LIST OF TASKS:
1. In the forum post on collapsing monthly spouse columns, shorten the paragraph that begins "I am working with a large data set" into a short list that keeps its main facts.
2. In the forum post on collapsing monthly spouse columns, what does the column S_M1 hold?
3. Continue the forum post on collapsing monthly spouse columns from the point where it stops.

EXCERPTED PASSAGE:
- - - - - - -
Announcement

Collapse
No announcement yet.
X
  • Filter
  • Time
  • Show
Clear All
new posts

  • String variables - Same string value in many columns to be collapsed

    Hello,

    I am working with a large data set (5 million + rows), of individuals. I have a column for every month of the year for their spouse in that month, identified by a string identifier (Column: S_M1 is for Spouse in month 1). Most individuals have the same spouse from months 1 to 12. However, some change their spouse between months. I want to change the data to have just max 3 columns of first spouse, second spouse , etc, during the year

    Current format:
    Individual S_M1 S_M2 S_M3 S_M4 S_M5 S_M6 S_M7 S_M8 S_M9 S_M10 S_M11 S_M12 All other variables related to household
    XD309 GG345 GG345 GG345 GG345 GG345 GG345 GG345 GG345 GG345 GG345 GG345 GG345
    DG23$ WD111 WD111 WD111 WD111 . TT343 TT343 TT343 TT343 . QW123 QW123
    SA098 . . . . . . . . . . . .
    GF203 FD123 FD123 . . . . AA999 AA999 AA999 AA999 AA999 AA999

    Preferred format:

    Individual Spouse1 Spouse2 Spouse3 All other variables related to household
    XD309 GG345 . .
    DG23$ WD111 TT343 QW123
    SA098 . . .
    GF203 FD123 AA999 .
- - - - - - -
EXTRACTED ENTRIES:
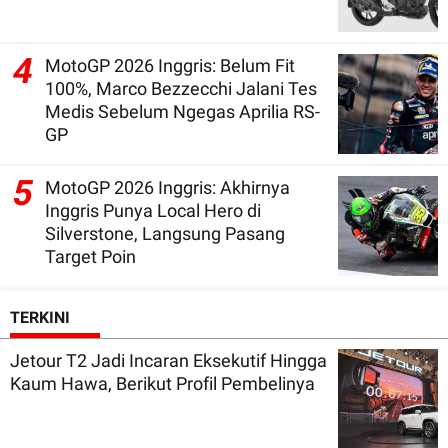
4
MotoGP 2026 Inggris: Belum Fit
100%, Marco Bezzecchi Jalani Tes
Medis Sebelum Ngegas Aprilia RS-
GP
5
MotoGP 2026 Inggris: Akhirnya
Inggris Punya Local Hero di
Silverstone, Langsung Pasang
Target Poin
TERKINI
Jetour T2 Jadi Incaran Eksekutif Hingga
Kaum Hawa, Berikut Profil Pembelinya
- - - - - - -
LIST OF ANSWERS:
1.
- The data set has over 5 million rows of individuals.
- Each month of the year has its own column naming that month's spouse by a string identifier (S_M1 is the spouse in month 1).
- Most individuals keep the same spouse from month 1 to month 12, but some change spouses during the year.
- The goal is to reduce the twelve columns to at most three: first spouse, second spouse, and so on, during the year.

2. The spouse in month 1.

3.
    If I can get it to the preferred format above, I will reshape it and it and every spouse will have their own row with all the associated households variables. I wonder if its possible to skip step 2 above. The ideal end format is as follows:

    Individual All other variables related to household
    XD309
    GG345
    DG23$
    WD111
    TT343
    QW123
    SA098
    GF203
    FD123
    AA999

    Please let me know if anyone is able to solve this problem. Thank you!









  • #2
    For your future posts, present data examples using the dataex command (refer to FAQ Advice #12). Dot entries within what seem to be string variables imply that the names of spouses may be value labels and not actual string entries. This will then require changes to the code below.

    Code:
    * Example generated by -dataex-. For more info, type help dataex
    clear
    input str5(individual s_m1 s_m2 s_m3 s_m4 s_m5 s_m6 s_m7 s_m8 s_m9 s_m10 s_m11 s_m12) byte allothervariablesrelatedtohouseh
    "XD309" "GG345" "GG345" "GG345" "GG345" "GG345" "GG345" "GG345" "GG345" "GG345" "GG345" "GG345" "GG345" .
    "DG23$" "WD111" "WD111" "WD111" "WD111" "."     "TT343" "TT343" "TT343" "TT343" "."     "QW123" "QW123" .
    "SA098" "."     "."     "."     "."     "."     "."     "."     "."     "."     "."     "."     "."     .
    "GF203" "FD123" "FD123" "."     "."     "."     "."     "AA999" "AA999" "AA999" "AA999" "AA999" "AA999" .
    end
    
    rename s_m* spouse*
    reshape long spouse, i(individual) j(which)
    bys individual spouse (which): keep if _n==1
    drop if spouse=="."
    by individual: replace which=_n
    reshape wide spouse, i(individual) j(which)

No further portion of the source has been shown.